Lo and verily, all.
I know I haven't been active on the list in... Let's just leave it at "a
while," as nicely ambiguous as that is. But this recent line of discussion
strikes me as interesting for various reasons:
How cool would it be? Would it be $5 cool per color? $4? These
aren't worth manufacturing, but someone with a band saw could
quickly turn a bulk order of Treehouse sets into a pile of
0-pointers. They'd probably wind up at ~$1 *per piece* retail,
though. That's a lot of money for such a small pyramid.
A standard Treehouse set costs $9.00 retail, $4.50 wholesale. It contains
only three pieces of each color, so to effectively create and sell ZPIPs
(Zero Point Icehouse Pieces), you would need to convert sets in multiples of
five. Five Treehouse sets would make 3 ZPIP sets of each of the five
colors, at a total investment of $22.50 for someone with access to
wholesale, plus whatever they feel is fair for their time and energy.
That's $0.30 per piece for the materials. At minimum wage, you'd be adding
about $0.11 per piece (going with the 90 minute estimate here): $0.41
wholesale parts plus cheap labor.
Of course, paying someone to cut something is usually not minimum wage work,
so you're probably going to add around $0.20 in labor per piece, making the
cost to the manufacturer $0.50 per piece.
In my opinion, a buck a piece (the standard price for any, individually)
is a fairly decent price, for one-off "replacements". But when one wants
to initially buy a complete set--5 per color, 55 total--that could get
prohibitive. That's when bundling would come in, as you suggest above.
Going by my above numbers, $1.00 is realistic.
So... Volcano caps are $4 for a set of five. Assuming the production
cost goes down for a 0 (less plastic, no paper insert, tiny baggie) one
might be able to get the MSRP of a set of five 0-pointers down to $3.

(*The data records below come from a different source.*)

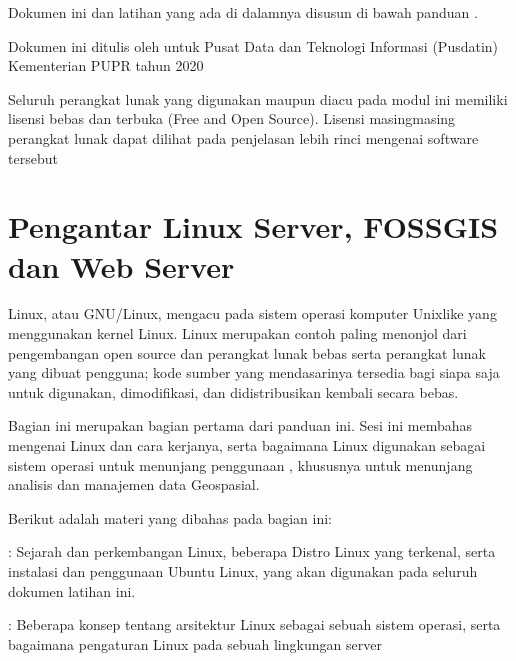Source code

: \documentclass[letterpaper,10pt,english]{sphinxmanual}
\begin{document}

Dokumen ini dan latihan yang ada di dalamnya disusun di bawah panduan .

Dokumen ini ditulis oleh  untuk Pusat Data dan Teknologi Informasi (Pusdatin) Kementerian PUPR tahun 2020


Seluruh perangkat lunak yang digunakan maupun diacu pada modul ini memiliki lisensi bebas dan terbuka (Free and Open Source). Lisensi masing\sphinxhyphen{}masing perangkat lunak dapat dilihat pada penjelasan lebih rinci mengenai software tersebut


\chapter{Pengantar Linux Server, FOSS\sphinxhyphen{}GIS dan Web Server}
\label{\detokenize{sesi1/introlinux:pengantar-linux-server-foss-gis-dan-web-server}}\label{\detokenize{sesi1/introlinux::doc}}
Linux, atau GNU/Linux, mengacu pada sistem operasi komputer Unix\sphinxhyphen{}like yang menggunakan kernel Linux. Linux merupakan contoh paling menonjol dari pengembangan open source dan perangkat lunak bebas serta perangkat lunak yang dibuat pengguna; kode sumber yang mendasarinya tersedia bagi siapa saja untuk digunakan, dimodifikasi, dan didistribusikan kembali secara bebas.

Bagian ini merupakan bagian pertama dari panduan ini. Sesi ini membahas mengenai Linux dan cara kerjanya, serta bagaimana Linux digunakan sebagai sistem operasi untuk menunjang penggunaan , khususnya untuk menunjang analisis dan manajemen data Geospasial.

Berikut adalah materi yang dibahas pada bagian ini:

 {\hyperref[\detokenize{sesi1/pengantarlinux::doc}]{}}
: Sejarah dan perkembangan Linux, beberapa Distro Linux yang terkenal, serta instalasi dan penggunaan Ubuntu Linux, yang akan digunakan pada seluruh dokumen latihan ini.

 {\hyperref[\detokenize{sesi1/arsitektur::doc}]{}}
: Beberapa konsep tentang arsitektur Linux sebagai sebuah sistem operasi, serta bagaimana pengaturan Linux pada sebuah lingkungan server
\end{document}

Using the "cut a piece and sand it" method, there's no realistic way to sell
a 5-piece ZPIP set for $3.00, since that would be less than $1.00 above
parts plus labor, even with a minimum wager ($2.05 per set parts+labor).
The only way to get a single color ZPIP set down to $3.00 would be to
injection mold them as ZPIPs.
No brainer: I'd drop $33 for 55 pieces, to "complete" my rainbow; and I
suspect many other folks would as well. And one cool thing is that they
could just be sold in a plastic baggie, because one *can* fit five
stacks of four pieces into an existing tube. You have to do one stack
up, one stack down, one stack up, etc--so that no stack's peak nests
into the stack above it--but it does work (I do this to add a d6 in a
Treehouse set, for Martian Coasters).
Converting Volcano Caps wouldn't really be feasible, at least not at the
above cost. I'm not even sure if Looney Labs wholesales them, and if they
did, it would be at $2.00, which is already $0.40 per piece. Your
parts+labor for a ZPIP Volcano Cap set is $2.55 to $3.00.
The real question is less "how much would you pay," but more "how many
people would buy them?" Is there enough demand for ZPIPs to merit injection
molding them? If not, is there enough demand to merit doing them at all for
sale? I wouldn't expect anyone to bother if it only meant selling a dozen
or so sets.
<Regarding the usefulness of ZPIPs>
For me, a ZPIP is less useful as a fourth size, and more useful in the sense
originally shown: Combined with 1 and 2 pointers to make a mini Icehouse
set. I can see that 4-size games would be possible and even interesting,
but that interest is personally secondary.